[Extracted data entries]

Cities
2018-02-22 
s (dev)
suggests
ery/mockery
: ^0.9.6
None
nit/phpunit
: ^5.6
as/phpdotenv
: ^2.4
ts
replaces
...
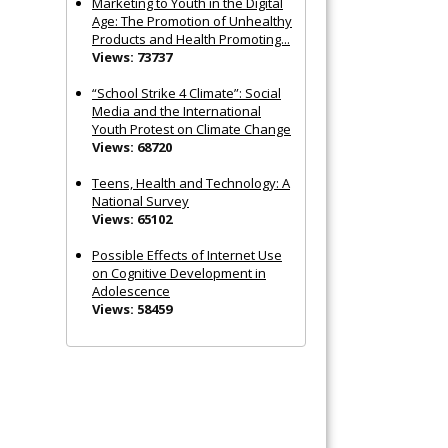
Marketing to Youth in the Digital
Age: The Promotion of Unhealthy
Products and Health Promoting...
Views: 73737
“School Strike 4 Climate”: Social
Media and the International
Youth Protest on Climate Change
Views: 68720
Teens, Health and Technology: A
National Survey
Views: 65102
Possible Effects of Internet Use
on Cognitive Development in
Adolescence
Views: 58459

* [Brief]: Filter the records above and copy every line that contains the string "Climate". The match is case-sensitive.

* [The completed task]:
“School Strike 4 Climate”: Social
Youth Protest on Climate Change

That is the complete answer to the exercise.